(Document structure recognition data)
○ ○ ○ ○ ○
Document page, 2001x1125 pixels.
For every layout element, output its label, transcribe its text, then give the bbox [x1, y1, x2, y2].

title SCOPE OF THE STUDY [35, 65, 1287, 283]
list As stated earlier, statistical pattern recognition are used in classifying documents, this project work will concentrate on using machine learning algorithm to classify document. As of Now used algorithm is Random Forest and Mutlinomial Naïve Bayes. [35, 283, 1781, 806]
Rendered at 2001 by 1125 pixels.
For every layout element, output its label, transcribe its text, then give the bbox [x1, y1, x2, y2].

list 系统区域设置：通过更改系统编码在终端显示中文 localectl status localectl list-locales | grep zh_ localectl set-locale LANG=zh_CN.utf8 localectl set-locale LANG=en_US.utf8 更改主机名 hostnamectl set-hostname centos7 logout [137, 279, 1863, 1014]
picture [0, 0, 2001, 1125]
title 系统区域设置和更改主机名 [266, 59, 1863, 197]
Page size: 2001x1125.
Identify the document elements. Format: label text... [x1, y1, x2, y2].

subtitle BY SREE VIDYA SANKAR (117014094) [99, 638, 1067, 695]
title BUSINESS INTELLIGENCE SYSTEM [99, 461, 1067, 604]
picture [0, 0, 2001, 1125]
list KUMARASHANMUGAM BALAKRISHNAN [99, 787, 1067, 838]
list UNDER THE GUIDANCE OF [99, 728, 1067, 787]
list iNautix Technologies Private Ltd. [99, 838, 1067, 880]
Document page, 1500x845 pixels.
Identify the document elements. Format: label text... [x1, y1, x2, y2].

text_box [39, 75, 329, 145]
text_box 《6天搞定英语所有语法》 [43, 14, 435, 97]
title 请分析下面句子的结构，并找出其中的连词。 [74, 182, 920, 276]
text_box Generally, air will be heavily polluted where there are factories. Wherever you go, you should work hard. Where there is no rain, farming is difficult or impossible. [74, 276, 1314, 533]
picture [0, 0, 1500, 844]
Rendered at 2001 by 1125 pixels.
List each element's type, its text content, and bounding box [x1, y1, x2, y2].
○ ○ ○ ○ ○
#### EXERCISE
The records above are to be given again in full, exactly.

#### RESULT OF THIS TASK
Document page, 2001x1125 pixels.
For every layout element, output its label, transcribe its text, then give the bbox [x1, y1, x2, y2].

title SCOPE OF THE STUDY [35, 65, 1287, 283]
list As stated earlier, statistical pattern recognition are used in classifying documents, this project work will concentrate on using machine learning algorithm to classify document. As of Now used algorithm is Random Forest and Mutlinomial Naïve Bayes. [35, 283, 1781, 806]
Rendered at 2001 by 1125 pixels.
For every layout element, output its label, transcribe its text, then give the bbox [x1, y1, x2, y2].

list 系统区域设置：通过更改系统编码在终端显示中文 localectl status localectl list-locales | grep zh_ localectl set-locale LANG=zh_CN.utf8 localectl set-locale LANG=en_US.utf8 更改主机名 hostnamectl set-hostname centos7 logout [137, 279, 1863, 1014]
picture [0, 0, 2001, 1125]
title 系统区域设置和更改主机名 [266, 59, 1863, 197]
Page size: 2001x1125.
Identify the document elements. Format: label text... [x1, y1, x2, y2].

subtitle BY SREE VIDYA SANKAR (117014094) [99, 638, 1067, 695]
title BUSINESS INTELLIGENCE SYSTEM [99, 461, 1067, 604]
picture [0, 0, 2001, 1125]
list KUMARASHANMUGAM BALAKRISHNAN [99, 787, 1067, 838]
list UNDER THE GUIDANCE OF [99, 728, 1067, 787]
list iNautix Technologies Private Ltd. [99, 838, 1067, 880]
Document page, 1500x845 pixels.
Identify the document elements. Format: label text... [x1, y1, x2, y2].

text_box [39, 75, 329, 145]
text_box 《6天搞定英语所有语法》 [43, 14, 435, 97]
title 请分析下面句子的结构，并找出其中的连词。 [74, 182, 920, 276]
text_box Generally, air will be heavily polluted where there are factories. Wherever you go, you should work hard. Where there is no rain, farming is difficult or impossible. [74, 276, 1314, 533]
picture [0, 0, 1500, 844]
Rendered at 2001 by 1125 pixels.
List each element's type, its text content, and bounding box [x1, y1, x2, y2].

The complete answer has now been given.